Robert was now attempting to work out a way for Geoffrey and David to meet Edward and Diana, Earl Bromleigh’s children, and Dulcie’s twins without making an occasion of the meeting. But since neither set of siblings ventured into the village or anywhere else except under heavy escort, this seemed unlikely to come about soon. In the meanwhile, Robert’s excursions with his nephews were describing an ever-widening circle around Ashtonbury Abbey. Sooner or later, he hoped, it would encompass Bromleigh Hall.

* * * *

An hour later, the little expedition of one horse, two boys, and a donkey cart driven by Foster, Robert’s groom, set off for the canal, a coin toss having settled which of the boys should have the pleasure of riding before their uncle first. Davey, not very sorry to have to wait, for he liked to “help” steer the donkey cart, sat beside Foster on this conveyance as the quartet made their leisurely way along the canal.

“Where are we going, Uncle Robert?” it finally occurred to Geoffrey to ask.

“I want you to meet some very pleasant people who own a boat.”

“Oh, sir, what kind of boat?” Davey asked eagerly, nearly letting the reins drop.

“Ah, a future Navy man, I see. It is a narrowboat.”

“What sort of boat is that?”

“Dear me, Admiral, you do have a great deal to learn before you take up your sailing career.”

“I know!” Geoffrey crowed. “It is the kind of boat they sail on the canal.”

“Right you are, my boy. But one does not
sail
a narrowboat. It is pulled by horses.”

“A boat pulled by horses?” Davey’s imagination balked. “How can that be?”

“You shall see,” was all his uncle would tell them.

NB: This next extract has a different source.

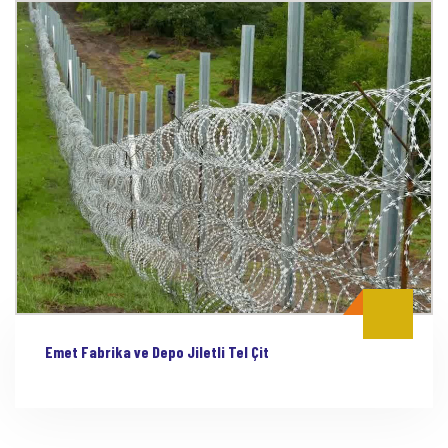
Emet Fabrika ve Depo Jiletli Tel Çit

What they saw when the lock came into sight was George Theak whittling in a chair on deck, Bill lying on his stomach with his head in the hatch and a hammer in his hand, and Rose seated beside George, painting a tin washbasin with a bright floral design. Rose and George stood up and waved when they saw Robert and the boys coming toward them. When Robert dismounted from Salamanca, tied him to a tree, and called out, “Permission to come aboard, sir!”, Bill scrambled to an upright position and ceremoniously bowed them over the gangplank, raising his hat politely to Geoffrey and David in turn.

Introductions were made all around, and for a moment the boys stood politely, trying not to look too eager to run off and explore the boat.

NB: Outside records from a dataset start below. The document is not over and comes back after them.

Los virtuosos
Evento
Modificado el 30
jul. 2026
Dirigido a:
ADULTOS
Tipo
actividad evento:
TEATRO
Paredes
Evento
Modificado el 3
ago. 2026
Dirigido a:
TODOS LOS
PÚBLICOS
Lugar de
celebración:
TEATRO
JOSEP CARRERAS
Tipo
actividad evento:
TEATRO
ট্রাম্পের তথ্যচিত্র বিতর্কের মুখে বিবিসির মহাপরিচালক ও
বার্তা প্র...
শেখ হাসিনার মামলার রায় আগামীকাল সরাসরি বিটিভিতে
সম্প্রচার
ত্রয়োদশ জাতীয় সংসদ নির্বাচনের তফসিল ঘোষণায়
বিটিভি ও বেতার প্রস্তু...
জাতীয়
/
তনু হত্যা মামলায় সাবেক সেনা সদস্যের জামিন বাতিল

“What is that you are whittling, please, sir?” Davey asked George, who still held his knife and a block of wood which as yet had no defined shape.

George leaned down towards Davey. “This will be a boat like the Rose Franklin,” he said, then held up the elongated piece of light wood. “This be the bow, see, and that the stern, and here in the middle is the cabin.”

Davey stared at the wood, trying to see a boat in it. “May I watch you, sir?”

Bill interrupted. “That sounds to me like a pretty tame entertainment for two lively young fellows like you. Why don’t we show you around the boat first. Then when you’re tired, you can sit with us for a while and watch George work.”

Those were magic words, upon which the boys eagerly turned to their uncle for permission, which was readily given. After consultation among the Theaks, Rose was delegated to show the boys the most interesting features of the boat. Bill would then give them a tour of the lock, and George would later direct a voyage of the narrowboat as far as the Welford arm and back. Foster declined an invitation to join in these activities, saying he would take the donkey cart back to the Abbey and return for the young gentlemen in time to get them home for dinner.

Robert sat down with Bill and George for a smoke, during which they could hear delighted shouts from below when the boys discovered the beds which folded down from the wall and the myriad of tiny cabinets lining the cabin, all of which they had to open and explore and close again with a bang.

“I trust they won’t do any damage, Bill,” Robert said. “I think they are small enough not to be able to actually sink the boat by putting a foot through the floor.”

George laughed. “You should have seen Bill when he was a boy. He ran around boats as if they were dry land and was even more active than your nephews.”